Cela me fait penser un peu à un grimoire de sorcier. L’auteur parle de certaines pratiques un peu païennes car certains animaux mi-végétaux, mi-minéraux ont des propriétés ou des vertus. Les animaux décris par Etienne Ruhaud sont le monde « des petites bêtes » grossies au microscope (ils sont de taille monstrueuse à hauteur humaine), c’est un monde assez cruel et morbide, les animaux sont assez répugnants et malsains. La nature y est extrêmement hostile. Cela me fait penser au dégout de Baudelaire pour la nature. Ce recueil pourrait être une sorte d’abécédaire, où chaque espèce est décrite en quelques mots, une espèce par page, les noms sont assez poétiques : « Les Bôlces », « Les Braïns », « Les Kabutos »…D’autres noms sont  connus, plus familiers comme « Les Dragons », « Les Cèpes », « Les Centaures », « Les Scorpions », « Les Lunes », « Les Baignoires », mais la plume d’Etienne Ruhaud les a réinventés. Ils nous sont faussement familiers. Les dragons ne sont pas ceux de nos livres d’enfants, ils sont moins merveilleux, le monde d’Etienne est désenchanté.  Nous sommes téléportés dans un étrange monde qui semble si  proche du nôtre. Nous ne savons pas de quel côté du miroir nous sommes. Est-ce l’univers d’un rêve Lovecraftien ? Ou bien La métamorphose de Kafka ? Quelles sont les angoisses qui se cachent derrière les métamorphoses? Tous les animaux apparaissent écœurants mais ce sont aussi des formes très diverses de « Vampires », ils sont vampirisants.

Les humains sont en arrière-plan. Des peuples qui semblent primitifs avec certaines pratiques magiques qui ne sont pas sans évoquer le chamanisme. La nature fait loi même si l’homme s’en défend ou cohabite tant bien que mal et en tire parfois profit. Si les animaux sont décrits avec une extrême précision, l’univers fantastique (ou de science fiction) qu’ils entrouvrent est assez flou.

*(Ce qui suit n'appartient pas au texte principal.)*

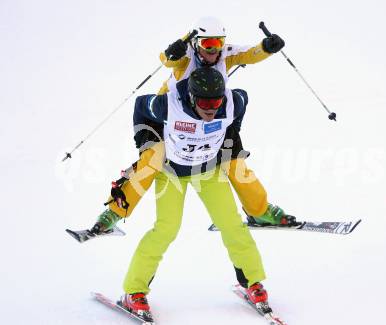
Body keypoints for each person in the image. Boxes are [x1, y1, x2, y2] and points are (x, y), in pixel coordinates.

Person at [92, 16, 294, 235]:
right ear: (196, 43)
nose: (214, 50)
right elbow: (166, 59)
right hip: (168, 118)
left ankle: (259, 210)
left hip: (210, 115)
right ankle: (113, 212)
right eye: (208, 44)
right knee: (153, 160)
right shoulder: (186, 55)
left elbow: (249, 54)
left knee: (234, 161)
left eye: (219, 42)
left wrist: (266, 47)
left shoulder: (224, 53)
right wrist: (175, 49)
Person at [119, 68, 271, 320]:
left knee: (232, 225)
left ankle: (252, 283)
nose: (211, 108)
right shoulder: (167, 105)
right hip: (170, 174)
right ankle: (133, 292)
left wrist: (233, 133)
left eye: (216, 101)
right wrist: (145, 143)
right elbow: (139, 105)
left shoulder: (233, 102)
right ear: (191, 97)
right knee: (166, 230)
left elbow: (242, 101)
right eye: (204, 102)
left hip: (208, 171)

Etienne a su préserver le mystère. On peut songer à un monde du futur, quelques décennies après une catastrophe nucléaire où des animaux auraient pu muter et où la civilisation humaine est redevenue sauvage et s’est adaptée.

Je parle de populations humaines mais ce sont peut-être d’autres peuples plus lointains. On peut s’imaginer sur une autre planète, dans une autre galaxie, semblable à la notre.

La couverture est joliment illustrée par une encre en couleur de Jacques Cauda, un animal étrange légèrement flouté, dilué. Cela m’a rappelé les estampes (qui sont moins connues du grand public que d’autres œuvres) de Salvador Dali : des animaux un peu enfantins, aux couleurs pastelles, les contours estompées, saturées d’eau Il y a deux autres encres en noir et blanc dans ce bestiaire.

Note de lecture par Prisca Poiraudeau écrite 21 novembre 2020.